Ibrahim K. Sundiata is an American scholar of West African and African-American history. He received his undergraduate education at Ohio Wesleyan University (B.A., 1966), and a Ph.D. (1972) at Northwestern University, where he studied under Ivor Wilks. He is the retired Samuel J. and Augusta Spector Professor of History and African and African-American Studies at Brandeis University.

Previously, Sundiata served as the chairman of the history department of Howard University, and taught at Rutgers University, Northwestern University, the University of Illinois at Chicago, and the Universidade Federal da Bahia. He has received grants from the Ford Foundation, Woodrow Wilson Center, and Fulbright Program, and was a fellow at the W.E.B. DuBois Institute at Harvard University. He is also a member of the Council on Foreign Relations.

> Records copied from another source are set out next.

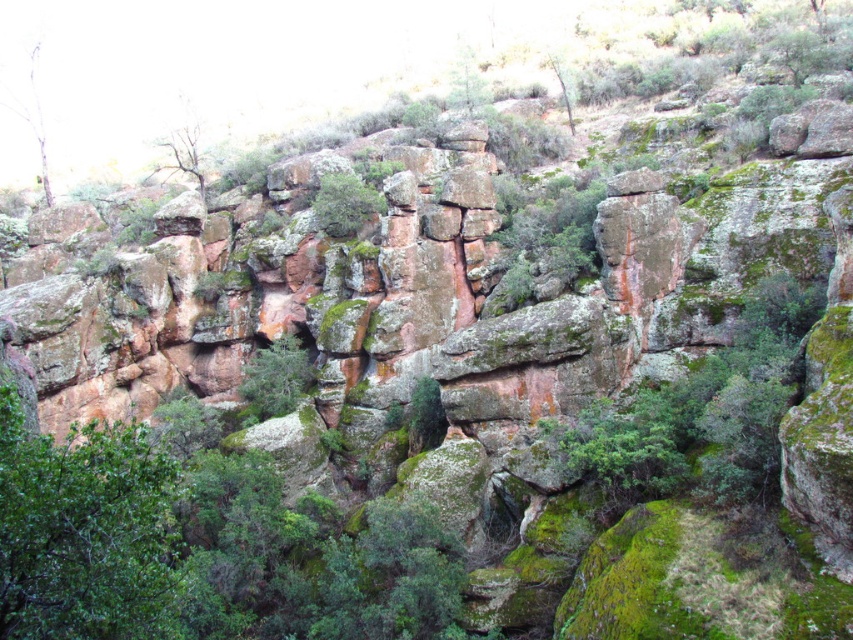
Can you confirm if green mossy rock at center is positioned to the left of green mossy rock at upper center?

Indeed, green mossy rock at center is positioned on the left side of green mossy rock at upper center.

Does green mossy rock at center appear under green mossy rock at upper center?

Correct, green mossy rock at center is located below green mossy rock at upper center.

Is point (352, 195) positioned behind point (473, 80)?

No, (352, 195) is in front of (473, 80).

Where is `green mossy rock at center`? green mossy rock at center is located at coordinates (345, 204).

Who is shorter, green mossy rock at upper center or green mossy tree at upper center?

green mossy tree at upper center

Consider the image. Is green mossy rock at upper center wider than green mossy tree at upper center?

Yes.

Is point (467, 74) less distant than point (553, 67)?

No.

You are a GUI agent. You are given a task and a screenshot of the screen. Output one action in this format:
    pyautogui.click(x=<x>, y=<y>)
    Task: Click on the green mossy rock at upper center
    
    Given the screenshot: What is the action you would take?
    pyautogui.click(x=466, y=81)

Between green mossy rock at center and green mossy tree at upper left, which one is positioned lower?

green mossy rock at center is below.

Is green mossy rock at center in front of green mossy tree at upper left?

Yes.

You are a GUI agent. You are given a task and a screenshot of the screen. Output one action in this format:
    pyautogui.click(x=<x>, y=<y>)
    Task: Click on the green mossy rock at center
    Image resolution: width=853 pixels, height=640 pixels.
    Given the screenshot: What is the action you would take?
    pyautogui.click(x=345, y=204)

Find the location of `green mossy rock at center`. green mossy rock at center is located at coordinates (345, 204).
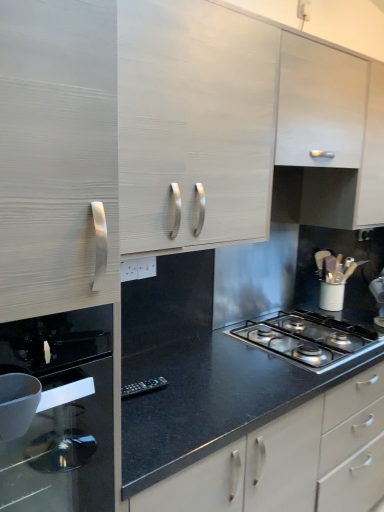
Where is `vacant location below matte white cabinet at upper left, which ranks as the first cabinetry in left-to-right order (from a real-world perspective)`? vacant location below matte white cabinet at upper left, which ranks as the first cabinetry in left-to-right order (from a real-world perspective) is located at coordinates (187, 365).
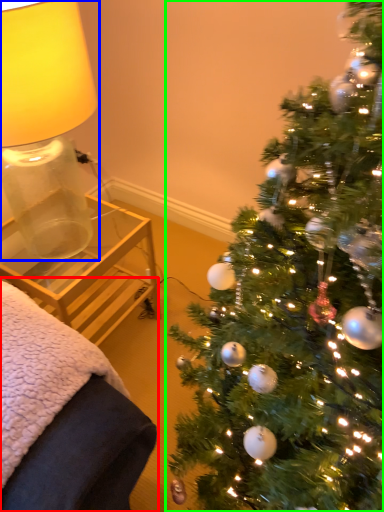
Question: Which object is the farthest from furniture (highlighted by a red box)? Choose among these: table lamp (highlighted by a blue box) or christmas tree (highlighted by a green box).

Choices:
 (A) table lamp
 (B) christmas tree

Answer: (A)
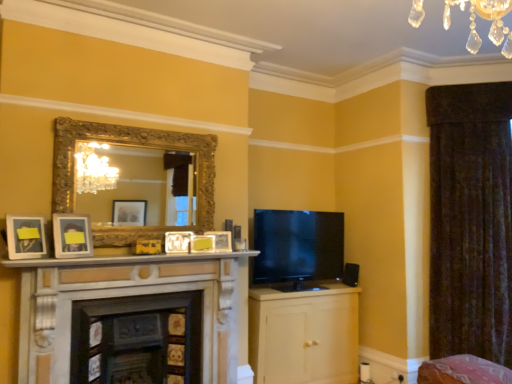
This screenshot has height=384, width=512. What are the coordinates of `free point above gold ornate mirror at upper center (from a real-world perspective)` in the screenshot? It's located at (144, 120).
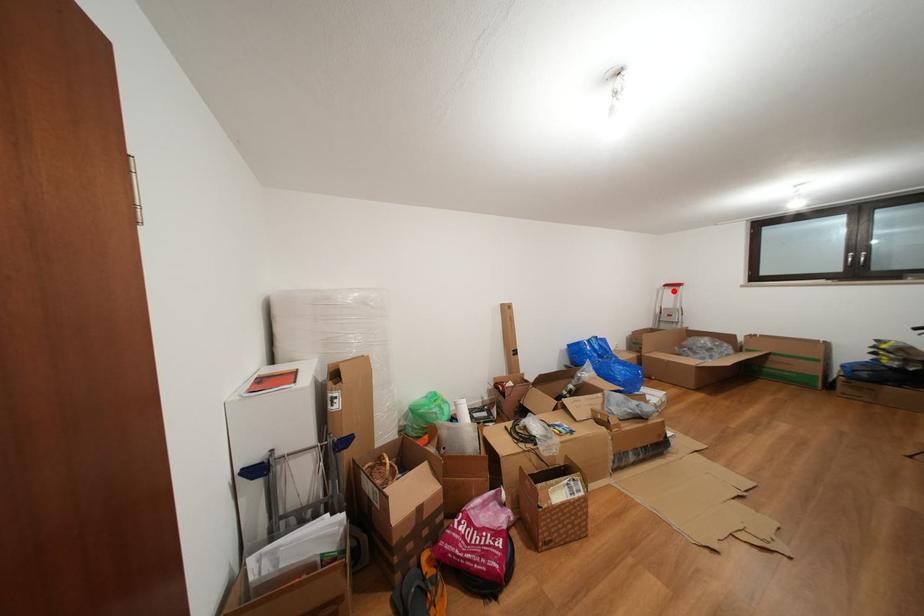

Sundiata's research has focused on Atlantic slavery, migration and colonialism and its legacies in Equatorial Guinea and Liberia, and, more recently, on race relations in the United States and Latin America, particularly in Brazil.

==Works==
- Brothers and Strangers: Black Zion, Black Slavery, 1914-1940. Durham, N.C.: Duke University Press, 2003.
- From Slaving to Neoslavery: The Bight of Biafra and Fernando Po in The Era of Abolition, 1827-1930. Madison: University of Wisconsin Press, 1996.
- "State Formation and Trade: The Rise and Fall of the Bubi Polity, c.1840-1910", The International Journal of African Historical Studies 27, 3 (1994): 505–23.
- Equatorial Guinea: Colonialism, State Terror, and the Search for Stability. Boulder, Colo.: Westview Press, 1990.
- "Equatorial Guinea: The Structure of Terror in a Small State", in African Islands and Enclaves, ed. Robin Cohen, Sage Publications, 1983, 81–100.
- Black Scandal: The United States and the Liberian Crisis of 1929. Institute for the Study of Human Issues, 1980.
- "The Rise and Decline of Kru Power: Fernando Po in the 19th Century", Liberian Studies Journal 6, 1 (1975): 25–43.
- "Prelude to Scandal: Liberia and Fernando Po, 1880-1930", The Journal of African History 15, 1 (1974): 97–112.
- The Fernandinos : Labor and Community in Santa Isabel de Fernando Poo, 1827-1931. Ph.D., Northwestern University, 1972.